Aim of the task — Reproduce each entry below exactly as it appears.

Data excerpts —
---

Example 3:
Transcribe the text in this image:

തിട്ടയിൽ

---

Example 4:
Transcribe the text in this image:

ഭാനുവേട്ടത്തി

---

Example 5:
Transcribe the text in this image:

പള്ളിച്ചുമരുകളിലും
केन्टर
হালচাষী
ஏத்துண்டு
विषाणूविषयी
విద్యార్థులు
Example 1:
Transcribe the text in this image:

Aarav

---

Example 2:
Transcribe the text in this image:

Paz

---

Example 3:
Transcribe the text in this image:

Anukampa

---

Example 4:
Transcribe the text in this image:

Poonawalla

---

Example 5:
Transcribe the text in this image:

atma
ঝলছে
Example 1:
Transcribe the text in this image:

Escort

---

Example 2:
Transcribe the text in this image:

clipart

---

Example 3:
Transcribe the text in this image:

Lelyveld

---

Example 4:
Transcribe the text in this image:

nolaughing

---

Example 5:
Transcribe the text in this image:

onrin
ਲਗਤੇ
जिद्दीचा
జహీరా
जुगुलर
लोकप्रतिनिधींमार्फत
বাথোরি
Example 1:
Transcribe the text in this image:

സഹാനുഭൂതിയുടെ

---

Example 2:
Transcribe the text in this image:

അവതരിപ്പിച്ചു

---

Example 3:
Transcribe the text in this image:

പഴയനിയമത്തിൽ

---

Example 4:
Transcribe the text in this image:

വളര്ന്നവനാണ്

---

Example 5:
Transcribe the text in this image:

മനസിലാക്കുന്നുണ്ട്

Written reply —
---

Example 3:
Transcribe the text in this image:

തിട്ടയിൽ

---

Example 4:
Transcribe the text in this image:

ഭാനുവേട്ടത്തി

---

Example 5:
Transcribe the text in this image:

പള്ളിച്ചുമരുകളിലും
केन्टर
হালচাষী
ஏத்துண்டு
विषाणूविषयी
విద్యార్థులు
Example 1:
Transcribe the text in this image:

Aarav

---

Example 2:
Transcribe the text in this image:

Paz

---

Example 3:
Transcribe the text in this image:

Anukampa

---

Example 4:
Transcribe the text in this image:

Poonawalla

---

Example 5:
Transcribe the text in this image:

atma
ঝলছে
Example 1:
Transcribe the text in this image:

Escort

---

Example 2:
Transcribe the text in this image:

clipart

---

Example 3:
Transcribe the text in this image:

Lelyveld

---

Example 4:
Transcribe the text in this image:

nolaughing

---

Example 5:
Transcribe the text in this image:

onrin
ਲਗਤੇ
जिद्दीचा
జహీరా
जुगुलर
लोकप्रतिनिधींमार्फत
বাথোরি
Example 1:
Transcribe the text in this image:

സഹാനുഭൂതിയുടെ

---

Example 2:
Transcribe the text in this image:

അവതരിപ്പിച്ചു

---

Example 3:
Transcribe the text in this image:

പഴയനിയമത്തിൽ

---

Example 4:
Transcribe the text in this image:

വളര്ന്നവനാണ്

---

Example 5:
Transcribe the text in this image:

മനസിലാക്കുന്നുണ്ട്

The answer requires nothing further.